優勝は菊地真選手(DL北條塾SCENEセリカ)。
2位は張間健太選手(Pガレ☆DL☆WM☆スイフト)、3位は村上海斗選手(Pガレ・ASYL・ストーリア)。
FF-2/4WD-1クラスの表彰式。左から2位の張間選手、1位の菊地選手、3位の村上選手、4位の柴田純選手。

RWDクラス

 RWDクラスはポイントリーダーの古谷欣竹選手と2番手の和泉泰至選手が、今シーズン2勝ずつ勝ち星を分け合って鎬を削っているが、和泉選手も全日本ダートトライアル選手権に出場のため不在。第1ヒートから頭ひとつ抜きん出たタイムでトップタイムを刻んだ古谷選手は、第2ヒートでも自己タイムを2秒以上更新して圧勝となった。

「今回は水たまりが多くて走るのが大変でしたね。和泉選手がいなかったので、タイムはFF-1クラスと比較しましたが、まぁ良かったと思います」という古谷選手は今季3勝目となり、このポイント獲得でシリーズチャンピオンを確定させた。

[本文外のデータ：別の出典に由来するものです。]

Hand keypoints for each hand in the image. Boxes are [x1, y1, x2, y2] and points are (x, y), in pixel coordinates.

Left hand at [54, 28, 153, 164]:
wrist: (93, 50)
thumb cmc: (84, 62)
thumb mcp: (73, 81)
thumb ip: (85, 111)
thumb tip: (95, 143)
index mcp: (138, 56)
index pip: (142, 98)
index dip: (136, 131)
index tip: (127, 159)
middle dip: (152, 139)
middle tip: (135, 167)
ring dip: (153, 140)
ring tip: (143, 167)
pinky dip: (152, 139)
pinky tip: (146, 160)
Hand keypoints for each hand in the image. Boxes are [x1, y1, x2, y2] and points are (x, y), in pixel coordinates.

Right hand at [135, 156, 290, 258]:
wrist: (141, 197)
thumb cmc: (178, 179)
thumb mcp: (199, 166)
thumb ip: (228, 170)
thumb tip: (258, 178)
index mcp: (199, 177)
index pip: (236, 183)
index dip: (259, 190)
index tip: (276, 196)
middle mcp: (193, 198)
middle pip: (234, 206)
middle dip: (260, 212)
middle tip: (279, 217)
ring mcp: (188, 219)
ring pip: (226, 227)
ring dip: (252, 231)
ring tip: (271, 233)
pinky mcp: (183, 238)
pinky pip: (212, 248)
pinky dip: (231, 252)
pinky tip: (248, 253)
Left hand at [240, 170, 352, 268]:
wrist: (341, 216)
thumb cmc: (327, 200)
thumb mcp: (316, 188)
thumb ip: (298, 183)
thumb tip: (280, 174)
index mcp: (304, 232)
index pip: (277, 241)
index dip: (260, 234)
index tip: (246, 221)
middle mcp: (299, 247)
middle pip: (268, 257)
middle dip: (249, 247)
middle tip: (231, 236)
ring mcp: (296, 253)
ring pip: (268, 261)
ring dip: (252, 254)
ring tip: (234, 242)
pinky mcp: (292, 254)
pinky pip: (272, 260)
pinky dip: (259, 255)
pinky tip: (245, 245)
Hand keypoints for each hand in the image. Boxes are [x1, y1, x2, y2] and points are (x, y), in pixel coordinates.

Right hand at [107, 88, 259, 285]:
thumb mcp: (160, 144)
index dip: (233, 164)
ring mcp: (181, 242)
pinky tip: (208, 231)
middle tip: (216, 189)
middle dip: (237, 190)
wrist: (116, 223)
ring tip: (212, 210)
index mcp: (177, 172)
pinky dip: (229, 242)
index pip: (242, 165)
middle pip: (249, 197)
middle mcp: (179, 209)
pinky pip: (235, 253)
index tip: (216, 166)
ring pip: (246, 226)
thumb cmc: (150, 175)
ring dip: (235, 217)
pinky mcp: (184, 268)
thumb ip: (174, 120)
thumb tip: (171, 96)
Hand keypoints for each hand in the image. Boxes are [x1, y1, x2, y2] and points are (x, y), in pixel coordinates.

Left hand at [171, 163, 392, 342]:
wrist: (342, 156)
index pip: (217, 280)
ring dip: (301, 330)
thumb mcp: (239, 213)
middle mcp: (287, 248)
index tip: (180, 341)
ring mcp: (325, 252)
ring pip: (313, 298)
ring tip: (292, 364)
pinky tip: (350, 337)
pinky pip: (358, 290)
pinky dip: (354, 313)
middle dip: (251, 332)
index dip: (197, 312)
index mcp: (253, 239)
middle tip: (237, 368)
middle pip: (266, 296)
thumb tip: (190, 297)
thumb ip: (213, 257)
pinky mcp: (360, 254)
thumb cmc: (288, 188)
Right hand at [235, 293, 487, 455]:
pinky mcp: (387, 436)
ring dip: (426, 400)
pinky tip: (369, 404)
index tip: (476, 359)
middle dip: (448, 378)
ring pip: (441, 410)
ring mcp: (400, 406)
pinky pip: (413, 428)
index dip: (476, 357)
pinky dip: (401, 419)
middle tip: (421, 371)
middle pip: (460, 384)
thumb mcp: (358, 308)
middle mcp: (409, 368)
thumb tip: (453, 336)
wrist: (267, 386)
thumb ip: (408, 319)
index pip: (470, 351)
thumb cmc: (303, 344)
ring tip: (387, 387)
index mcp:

優勝は古谷欣竹選手(Revl・LOVCA・BRZ)。
RWDクラスの表彰式。左から2位の山田裕一選手、1位の古谷選手。

JMRC北海道Winmaxダートトライアルシリーズ

 併催のJMRC北海道Winmaxダートトライアルシリーズは、AT-1クラスは宇野祐哉選手が両ヒートともに安定した走りで優勝。J-1クラスは、すでにシリーズチャンピオンが確定している栗原啓伍選手が4勝目を挙げて優勝。J-2クラスは、ポイントリーダーの坂井理崇選手と5ポイント差で2番手につけている山口達也選手の戦いとなったが、第1ヒートをトップで折り返した山口選手は第2ヒートで痛恨のタイムダウン。坂井選手が0.7秒のタイムアップを果たし、逆転で坂井選手が優勝となった。

AT-1クラス優勝は宇野祐哉選手(DL・TRSアクア)。
J-1クラス優勝は栗原啓伍選手(スイフト)。
J-1クラスの表彰式。左から2位の結城凌選手、1位の栗原選手。
J-2クラス優勝は坂井理崇選手(PガレNGOファクトリーランサー)。

 クローズド部門となるビギナークラスは、長尾綱也選手がビギナーとは思えない豪快な走りで完走。またヴィッツとジムニーの対決となった賞典外クラスは、ヴィッツの鎌田幹宏選手に軍配が上がった。

ビギナークラス1位は長尾綱也選手(STi Legacy JP4 Rally2)。
賞典外クラス1位は鎌田幹宏選手(ルート6終活ビッツ)。
賞典外クラスの表彰式。左から2位の井澤らいら選手、1位の鎌田選手。